Data records below:

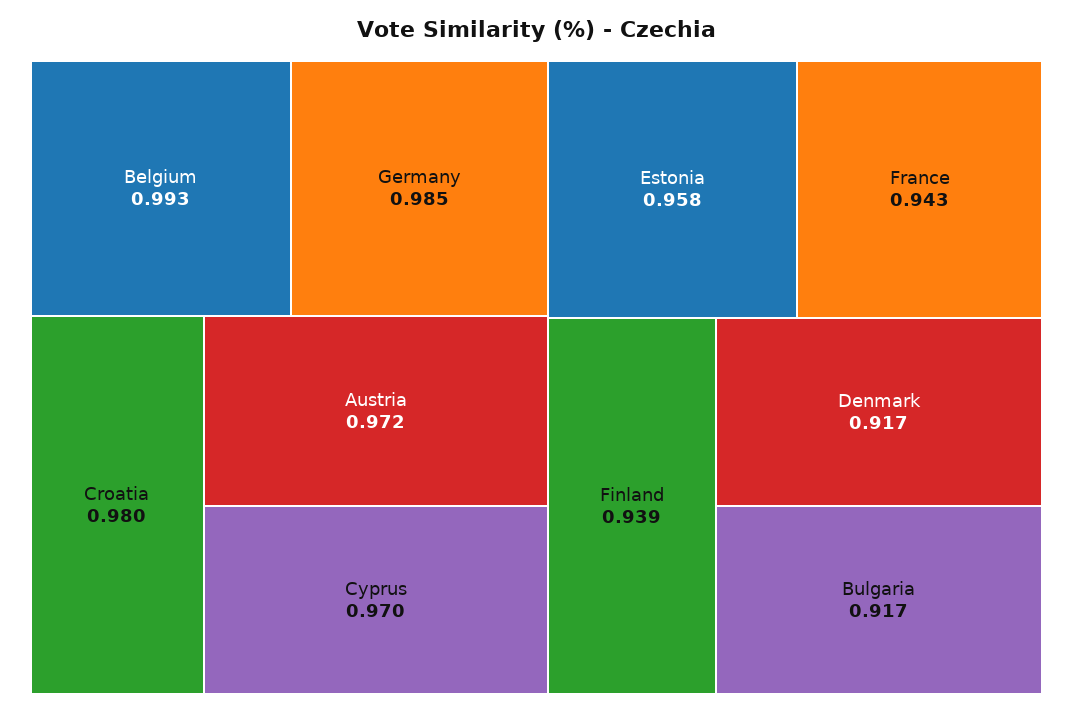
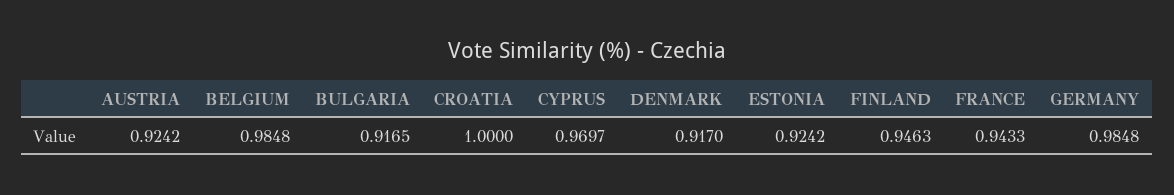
Belgium: 0.993 -> 0.9848
Croatia: 0.98 -> 1
Austria: 0.972 -> 0.9242
Estonia: 0.958 -> 0.9242
Finland: 0.939 -> 0.9463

End of Data records.

Nothing but the records above, exact and without pictures, should appear in the answer.

Belgium: 0.993 -> 0.9848
Croatia: 0.98 -> 1
Austria: 0.972 -> 0.9242
Estonia: 0.958 -> 0.9242
Finland: 0.939 -> 0.9463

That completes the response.